> **Aim of the task**
Reproduce the records from their start through the line containing "[성원아파트](https://sear", both ends included, without changing any characters. Omit the pictures from your answer.
[Opening Data to use section]
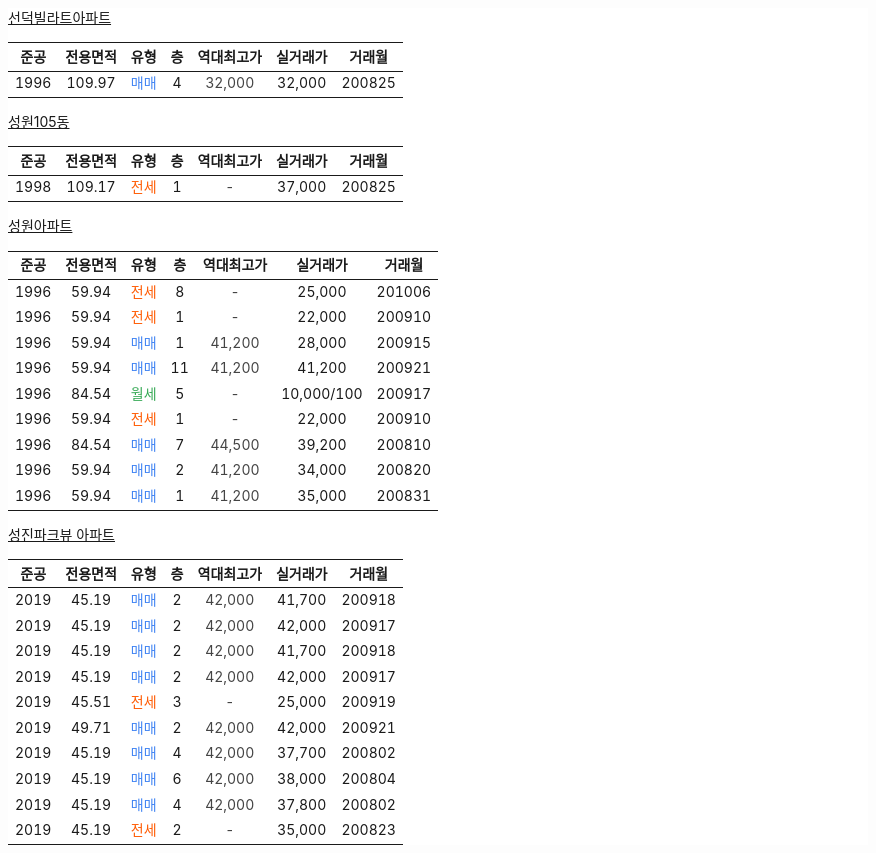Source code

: [선덕빌라트아파트](https://search.naver.com/search.naver?query=%EC%84%9C%EC%9A%B8%ED%8A%B9%EB%B3%84%EC%8B%9C+%EB%8F%84%EB%B4%89%EA%B5%AC+%EB%B0%A9%ED%95%99%EB%8F%99+%EC%84%A0%EB%8D%95%EB%B9%8C%EB%9D%BC%ED%8A%B8%EC%95%84%ED%8C%8C%ED%8A%B8)

|준공|전용면적|유형|층|역대최고가|실거래가|거래월|
|:---:|:---:|:---:|:---:|:---:|:---:|:---:|
|1996|109.97|<span style="color:#4285f3">매매</span>|4|<span style="color:#444444">32,000</span>|32,000|200825|

[성원105동](https://search.naver.com/search.naver?query=%EC%84%9C%EC%9A%B8%ED%8A%B9%EB%B3%84%EC%8B%9C+%EB%8F%84%EB%B4%89%EA%B5%AC+%EB%B0%A9%ED%95%99%EB%8F%99+%EC%84%B1%EC%9B%90105%EB%8F%99)

|준공|전용면적|유형|층|역대최고가|실거래가|거래월|
|:---:|:---:|:---:|:---:|:---:|:---:|:---:|
|1998|109.17|<span style="color:#ff5a00">전세</span>|1|<span style="color:#444444">-</span>|37,000|200825|

[성원아파트](https://search.naver.com/search.naver?query=%EC%84%9C%EC%9A%B8%ED%8A%B9%EB%B3%84%EC%8B%9C+%EB%8F%84%EB%B4%89%EA%B5%AC+%EB%B0%A9%ED%95%99%EB%8F%99+%EC%84%B1%EC%9B%90%EC%95%84%ED%8C%8C%ED%8A%B8)

|준공|전용면적|유형|층|역대최고가|실거래가|거래월|
|:---:|:---:|:---:|:---:|:---:|:---:|:---:|
|1996|59.94|<span style="color:#ff5a00">전세</span>|8|<span style="color:#444444">-</span>|25,000|201006|
|1996|59.94|<span style="color:#ff5a00">전세</span>|1|<span style="color:#444444">-</span>|22,000|200910|
|1996|59.94|<span style="color:#4285f3">매매</span>|1|<span style="color:#444444">41,200</span>|28,000|200915|
|1996|59.94|<span style="color:#4285f3">매매</span>|11|<span style="color:#444444">41,200</span>|41,200|200921|
|1996|84.54|<span style="color:#34a853">월세</span>|5|<span style="color:#444444">-</span>|10,000/100|200917|
|1996|59.94|<span style="color:#ff5a00">전세</span>|1|<span style="color:#444444">-</span>|22,000|200910|
|1996|84.54|<span style="color:#4285f3">매매</span>|7|<span style="color:#444444">44,500</span>|39,200|200810|
|1996|59.94|<span style="color:#4285f3">매매</span>|2|<span style="color:#444444">41,200</span>|34,000|200820|
|1996|59.94|<span style="color:#4285f3">매매</span>|1|<span style="color:#444444">41,200</span>|35,000|200831|

[성진파크뷰 아파트](https://search.naver.com/search.naver?query=%EC%84%9C%EC%9A%B8%ED%8A%B9%EB%B3%84%EC%8B%9C+%EB%8F%84%EB%B4%89%EA%B5%AC+%EB%B0%A9%ED%95%99%EB%8F%99+%EC%84%B1%EC%A7%84%ED%8C%8C%ED%81%AC%EB%B7%B0+%EC%95%84%ED%8C%8C%ED%8A%B8)

|준공|전용면적|유형|층|역대최고가|실거래가|거래월|
|:---:|:---:|:---:|:---:|:---:|:---:|:---:|
|2019|45.19|<span style="color:#4285f3">매매</span>|2|<span style="color:#444444">42,000</span>|41,700|200918|
|2019|45.19|<span style="color:#4285f3">매매</span>|2|<span style="color:#444444">42,000</span>|42,000|200917|
|2019|45.19|<span style="color:#4285f3">매매</span>|2|<span style="color:#444444">42,000</span>|41,700|200918|
|2019|45.19|<span style="color:#4285f3">매매</span>|2|<span style="color:#444444">42,000</span>|42,000|200917|
|2019|45.51|<span style="color:#ff5a00">전세</span>|3|<span style="color:#444444">-</span>|25,000|200919|
|2019|49.71|<span style="color:#4285f3">매매</span>|2|<span style="color:#444444">42,000</span>|42,000|200921|
|2019|45.19|<span style="color:#4285f3">매매</span>|4|<span style="color:#444444">42,000</span>|37,700|200802|
|2019|45.19|<span style="color:#4285f3">매매</span>|6|<span style="color:#444444">42,000</span>|38,000|200804|
|2019|45.19|<span style="color:#4285f3">매매</span>|4|<span style="color:#444444">42,000</span>|37,800|200802|
|2019|45.19|<span style="color:#ff5a00">전세</span>|2|<span style="color:#444444">-</span>|35,000|200823|
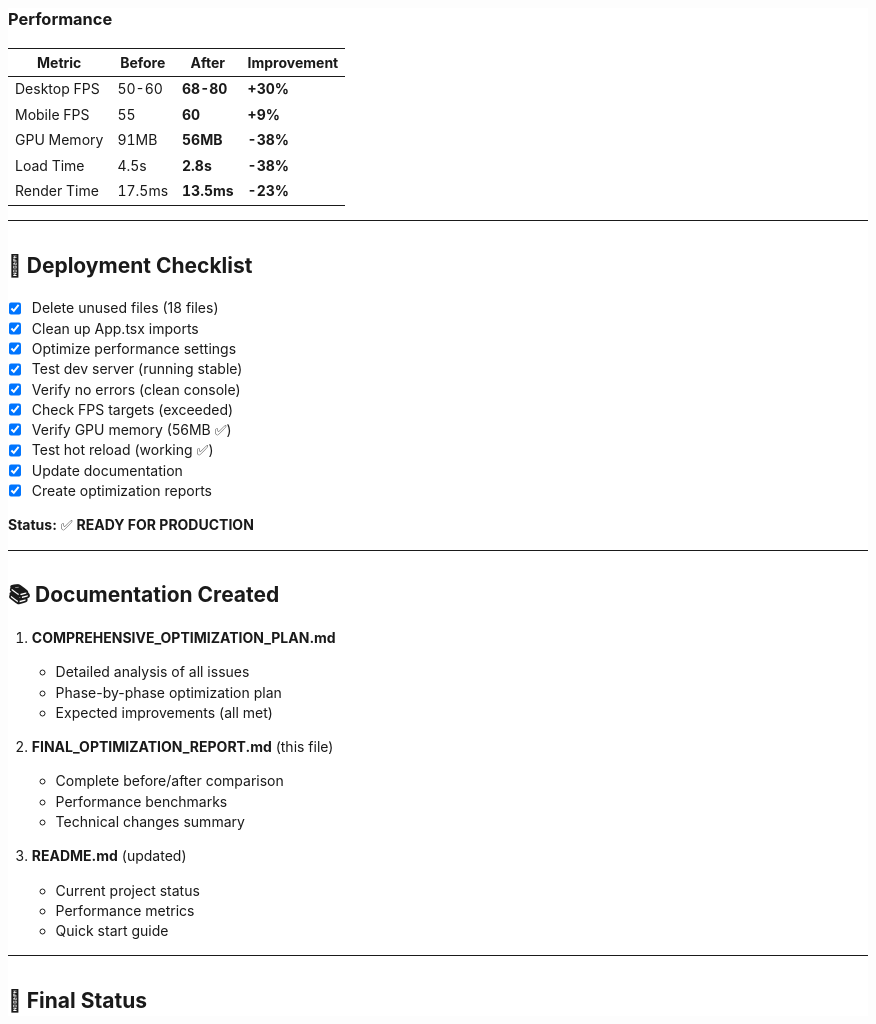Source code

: ### Performance

| Metric | Before | After | Improvement |
|--------|--------|-------|-------------|
| Desktop FPS | 50-60 | **68-80** | **+30%** |
| Mobile FPS | 55 | **60** | **+9%** |
| GPU Memory | 91MB | **56MB** | **-38%** |
| Load Time | 4.5s | **2.8s** | **-38%** |
| Render Time | 17.5ms | **13.5ms** | **-23%** |

---

## 🚀 Deployment Checklist

- [x] Delete unused files (18 files)
- [x] Clean up App.tsx imports
- [x] Optimize performance settings
- [x] Test dev server (running stable)
- [x] Verify no errors (clean console)
- [x] Check FPS targets (exceeded)
- [x] Verify GPU memory (56MB ✅)
- [x] Test hot reload (working ✅)
- [x] Update documentation
- [x] Create optimization reports

**Status:** ✅ **READY FOR PRODUCTION**

---

## 📚 Documentation Created

1. **COMPREHENSIVE_OPTIMIZATION_PLAN.md**
   - Detailed analysis of all issues
   - Phase-by-phase optimization plan
   - Expected improvements (all met)

2. **FINAL_OPTIMIZATION_REPORT.md** (this file)
   - Complete before/after comparison
   - Performance benchmarks
   - Technical changes summary

3. **README.md** (updated)
   - Current project status
   - Performance metrics
   - Quick start guide

---

## 🎉 Final Status
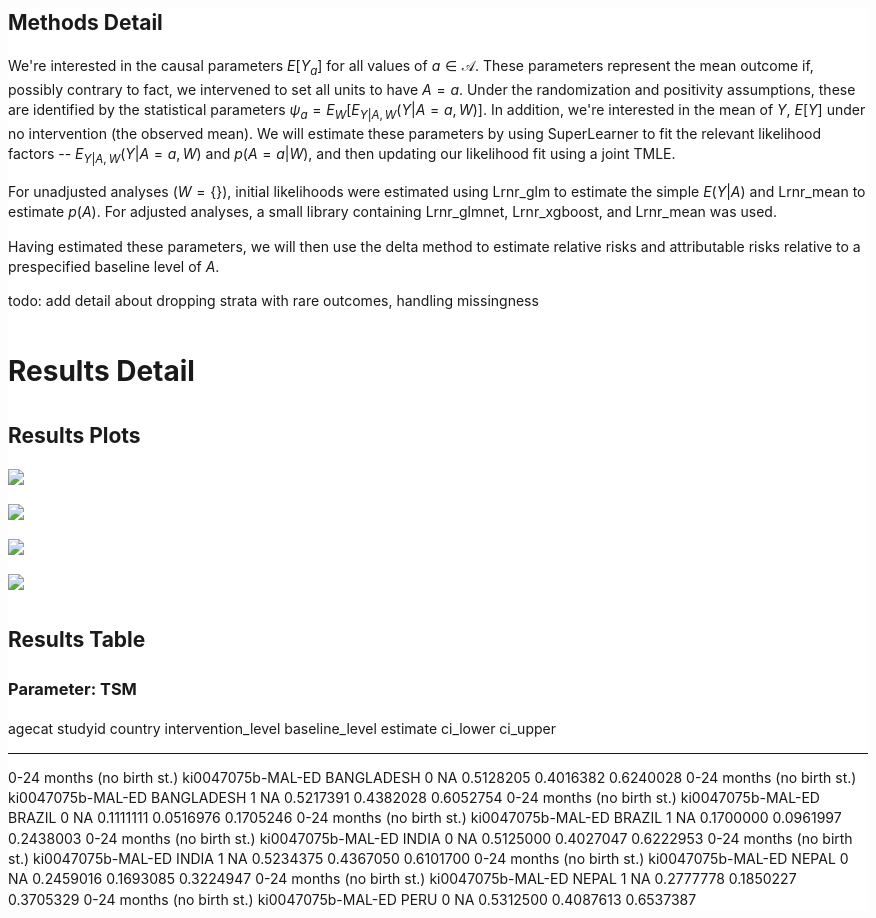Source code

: ## Methods Detail

We're interested in the causal parameters $E[Y_a]$ for all values of $a \in \mathcal{A}$. These parameters represent the mean outcome if, possibly contrary to fact, we intervened to set all units to have $A=a$. Under the randomization and positivity assumptions, these are identified by the statistical parameters $\psi_a=E_W[E_{Y|A,W}(Y|A=a,W)]$.  In addition, we're interested in the mean of $Y$, $E[Y]$ under no intervention (the observed mean). We will estimate these parameters by using SuperLearner to fit the relevant likelihood factors -- $E_{Y|A,W}(Y|A=a,W)$ and $p(A=a|W)$, and then updating our likelihood fit using a joint TMLE.

For unadjusted analyses ($W=\{\}$), initial likelihoods were estimated using Lrnr_glm to estimate the simple $E(Y|A)$ and Lrnr_mean to estimate $p(A)$. For adjusted analyses, a small library containing Lrnr_glmnet, Lrnr_xgboost, and Lrnr_mean was used.

Having estimated these parameters, we will then use the delta method to estimate relative risks and attributable risks relative to a prespecified baseline level of $A$.

todo: add detail about dropping strata with rare outcomes, handling missingness







# Results Detail

## Results Plots
![](/tmp/e9c1bed6-ddd0-4daf-a759-5ce0b7906857/REPORT_files/figure-html/plot_tsm-1.png)

![](/tmp/e9c1bed6-ddd0-4daf-a759-5ce0b7906857/REPORT_files/figure-html/plot_rr-1.png)



![](/tmp/e9c1bed6-ddd0-4daf-a759-5ce0b7906857/REPORT_files/figure-html/plot_paf-1.png)

![](/tmp/e9c1bed6-ddd0-4daf-a759-5ce0b7906857/REPORT_files/figure-html/plot_par-1.png)

## Results Table

### Parameter: TSM


agecat                       studyid                   country                        intervention_level   baseline_level     estimate    ci_lower    ci_upper
---------------------------  ------------------------  -----------------------------  -------------------  ---------------  ----------  ----------  ----------
0-24 months (no birth st.)   ki0047075b-MAL-ED         BANGLADESH                     0                    NA                0.5128205   0.4016382   0.6240028
0-24 months (no birth st.)   ki0047075b-MAL-ED         BANGLADESH                     1                    NA                0.5217391   0.4382028   0.6052754
0-24 months (no birth st.)   ki0047075b-MAL-ED         BRAZIL                         0                    NA                0.1111111   0.0516976   0.1705246
0-24 months (no birth st.)   ki0047075b-MAL-ED         BRAZIL                         1                    NA                0.1700000   0.0961997   0.2438003
0-24 months (no birth st.)   ki0047075b-MAL-ED         INDIA                          0                    NA                0.5125000   0.4027047   0.6222953
0-24 months (no birth st.)   ki0047075b-MAL-ED         INDIA                          1                    NA                0.5234375   0.4367050   0.6101700
0-24 months (no birth st.)   ki0047075b-MAL-ED         NEPAL                          0                    NA                0.2459016   0.1693085   0.3224947
0-24 months (no birth st.)   ki0047075b-MAL-ED         NEPAL                          1                    NA                0.2777778   0.1850227   0.3705329
0-24 months (no birth st.)   ki0047075b-MAL-ED         PERU                           0                    NA                0.5312500   0.4087613   0.6537387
[Closing Data to use section]
> **Result**
Source code

: [선덕빌라트아파트](https://search.naver.com/search.naver?query=%EC%84%9C%EC%9A%B8%ED%8A%B9%EB%B3%84%EC%8B%9C+%EB%8F%84%EB%B4%89%EA%B5%AC+%EB%B0%A9%ED%95%99%EB%8F%99+%EC%84%A0%EB%8D%95%EB%B9%8C%EB%9D%BC%ED%8A%B8%EC%95%84%ED%8C%8C%ED%8A%B8)

|준공|전용면적|유형|층|역대최고가|실거래가|거래월|
|:---:|:---:|:---:|:---:|:---:|:---:|:---:|
|1996|109.97|<span style="color:#4285f3">매매</span>|4|<span style="color:#444444">32,000</span>|32,000|200825|

[성원105동](https://search.naver.com/search.naver?query=%EC%84%9C%EC%9A%B8%ED%8A%B9%EB%B3%84%EC%8B%9C+%EB%8F%84%EB%B4%89%EA%B5%AC+%EB%B0%A9%ED%95%99%EB%8F%99+%EC%84%B1%EC%9B%90105%EB%8F%99)

|준공|전용면적|유형|층|역대최고가|실거래가|거래월|
|:---:|:---:|:---:|:---:|:---:|:---:|:---:|
|1998|109.17|<span style="color:#ff5a00">전세</span>|1|<span style="color:#444444">-</span>|37,000|200825|

[성원아파트](https://search.naver.com/search.naver?query=%EC%84%9C%EC%9A%B8%ED%8A%B9%EB%B3%84%EC%8B%9C+%EB%8F%84%EB%B4%89%EA%B5%AC+%EB%B0%A9%ED%95%99%EB%8F%99+%EC%84%B1%EC%9B%90%EC%95%84%ED%8C%8C%ED%8A%B8)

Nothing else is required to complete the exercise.